DSM sets up Danish sales office
December 2, 1998
DSM has bought out its Danish distributor Macrodan and set up its own sales office - DSM Scandinavia - in Birkerod. The office will handle sales of polyethylene, polypropylene, styrenics, engineering plastics and elastomers. DSM's sales in Denmark total nearly NLG 100 million.
 
Grabor takes over Audus Noble HDPE bottle business
December 1, 1998
Audus Noble has sold its HDPE extrusion blow moulding business to Grabor Plastics, and is to concentrate on PVC and PET jars and injection moulding.
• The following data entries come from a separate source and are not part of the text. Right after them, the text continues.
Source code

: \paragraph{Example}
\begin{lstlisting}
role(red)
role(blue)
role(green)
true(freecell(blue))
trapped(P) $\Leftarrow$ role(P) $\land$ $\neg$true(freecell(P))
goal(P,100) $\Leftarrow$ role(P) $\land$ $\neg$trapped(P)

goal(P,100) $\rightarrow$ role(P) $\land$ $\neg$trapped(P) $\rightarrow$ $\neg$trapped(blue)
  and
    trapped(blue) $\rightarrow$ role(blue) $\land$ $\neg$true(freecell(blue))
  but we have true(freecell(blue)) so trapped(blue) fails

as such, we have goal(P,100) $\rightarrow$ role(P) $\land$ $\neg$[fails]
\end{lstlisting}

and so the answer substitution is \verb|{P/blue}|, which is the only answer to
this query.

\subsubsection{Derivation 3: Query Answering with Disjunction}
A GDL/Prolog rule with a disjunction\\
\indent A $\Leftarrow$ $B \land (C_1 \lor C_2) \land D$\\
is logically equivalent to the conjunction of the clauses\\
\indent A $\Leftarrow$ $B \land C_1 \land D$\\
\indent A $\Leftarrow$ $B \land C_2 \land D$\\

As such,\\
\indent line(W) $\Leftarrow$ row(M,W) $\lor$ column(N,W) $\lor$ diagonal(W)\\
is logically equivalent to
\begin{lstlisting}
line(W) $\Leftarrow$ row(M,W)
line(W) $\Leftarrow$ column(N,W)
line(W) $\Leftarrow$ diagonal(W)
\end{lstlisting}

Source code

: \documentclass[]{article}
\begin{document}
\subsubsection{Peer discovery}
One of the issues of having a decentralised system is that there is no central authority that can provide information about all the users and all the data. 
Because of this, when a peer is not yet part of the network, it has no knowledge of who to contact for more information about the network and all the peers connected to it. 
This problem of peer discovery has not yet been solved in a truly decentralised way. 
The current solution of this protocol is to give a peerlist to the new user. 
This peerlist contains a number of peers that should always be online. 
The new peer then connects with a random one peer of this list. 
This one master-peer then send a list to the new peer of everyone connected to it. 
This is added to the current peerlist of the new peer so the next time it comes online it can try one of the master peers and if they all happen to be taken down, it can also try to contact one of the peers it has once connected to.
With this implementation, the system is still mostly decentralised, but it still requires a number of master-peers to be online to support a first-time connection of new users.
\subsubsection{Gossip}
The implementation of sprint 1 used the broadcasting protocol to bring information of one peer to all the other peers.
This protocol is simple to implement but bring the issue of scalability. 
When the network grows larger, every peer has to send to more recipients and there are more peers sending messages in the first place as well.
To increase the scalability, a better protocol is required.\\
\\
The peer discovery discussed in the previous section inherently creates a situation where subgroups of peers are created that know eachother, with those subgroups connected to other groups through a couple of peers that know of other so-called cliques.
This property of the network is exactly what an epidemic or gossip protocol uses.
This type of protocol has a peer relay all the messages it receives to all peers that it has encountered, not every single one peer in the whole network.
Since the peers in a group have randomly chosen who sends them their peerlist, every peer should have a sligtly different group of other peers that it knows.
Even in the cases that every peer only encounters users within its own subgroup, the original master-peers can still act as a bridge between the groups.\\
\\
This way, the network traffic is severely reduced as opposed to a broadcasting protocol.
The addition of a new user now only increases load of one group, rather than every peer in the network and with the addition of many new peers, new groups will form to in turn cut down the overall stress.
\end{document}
     Many of the moulds will be transferred to existing machines at Grabor, and machines have been bought to carry the larger and more specialist moulds which expand Grabor's portfolio, such as for large containers with handles.
 
AlliedSignal invests in Korea
December 1, 1998
AlliedSignal is buying out its partner in AlliedSignal Korea Ltd. Buying the 50 per cent owned by LG Chemical gives AlliedSignal a stronger position in Korea, and helps LG Chemical rationalise its business involvement.
 
Incoe to build Gas Injection equipment
December 1, 1998
Gas Injection is making a push into the North American market by licensing hot runner specialist Incoe to build its equipment for gas assisted injection moulding. Incoe will also provide service and support in the USA, Mexico and Canada.
     Gas Injection has also linked with an unidentified injection moulding machine manufacturer to build machines with gas assist facilites built-in. The machines have large platens relative to their lock, high shot volumes, gas control housed within the frame, and on-screen graphics for gas control. Because they are intended for gas assisted moulding, the machines do not have the refinements necessary for high pressure fast cycling operation, which compensates for adding the gas assist features.
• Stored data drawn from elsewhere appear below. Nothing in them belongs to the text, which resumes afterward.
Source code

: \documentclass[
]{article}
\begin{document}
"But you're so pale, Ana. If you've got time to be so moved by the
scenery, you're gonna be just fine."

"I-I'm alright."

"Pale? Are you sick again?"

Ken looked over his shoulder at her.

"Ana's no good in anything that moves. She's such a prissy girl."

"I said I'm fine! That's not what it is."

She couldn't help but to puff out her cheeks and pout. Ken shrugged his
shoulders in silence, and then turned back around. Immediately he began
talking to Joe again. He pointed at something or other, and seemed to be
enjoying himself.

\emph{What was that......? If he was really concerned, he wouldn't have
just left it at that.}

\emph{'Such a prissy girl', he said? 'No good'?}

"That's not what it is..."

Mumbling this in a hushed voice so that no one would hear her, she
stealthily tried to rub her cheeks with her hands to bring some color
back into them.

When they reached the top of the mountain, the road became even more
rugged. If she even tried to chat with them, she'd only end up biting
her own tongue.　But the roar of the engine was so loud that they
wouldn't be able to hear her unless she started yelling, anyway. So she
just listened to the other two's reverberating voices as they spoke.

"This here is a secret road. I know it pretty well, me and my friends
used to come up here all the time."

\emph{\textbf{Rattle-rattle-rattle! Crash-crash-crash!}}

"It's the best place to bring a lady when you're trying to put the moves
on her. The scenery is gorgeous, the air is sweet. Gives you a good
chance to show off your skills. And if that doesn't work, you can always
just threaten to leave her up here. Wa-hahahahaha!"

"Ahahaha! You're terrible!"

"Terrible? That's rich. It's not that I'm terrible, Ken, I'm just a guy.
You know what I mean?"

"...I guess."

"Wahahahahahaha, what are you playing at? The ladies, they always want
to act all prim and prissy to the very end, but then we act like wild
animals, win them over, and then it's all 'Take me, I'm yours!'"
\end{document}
     The range runs from 20 to 600 tonnes, with the 600 tonne machine capable of moulding components which require a conventional 1,200 tonnes machine, and at the smaller end, making gas injection viable for small mouldings.

Gas Injection

MBO at Betts
December 1, 1998
The Betts businesses of Akzo Nobel have been bought out by an eight-strong management team in a £103 million deal and retitled Betts UK.
     The company is headquartered in Colchester, with a clean room factory in Wrexham and other plants in Florence, Italy; Kentucky, USA; Warsaw, Poland; Goa, India; Surabaya, Indonesia and Shanghai, China. It has an annual turnover of £100 million, and says it is the world's leading producer of asthma inhalers, the world's second largest manufacturer of toothpaste tubes, and a European leader in pharmaceutical tubes. Its customers include Unilever, Colgate Palmolive, Glaxo Wellcome, Boots and SmithKline Beecham.
 
New top man at Blowspeed
December 1, 1998
The new chief executive of Thanet-based blow and injection moulder Blowspeed is Roger Dennett, who joins the company from BMI Electronics where he was chief executive and managing director.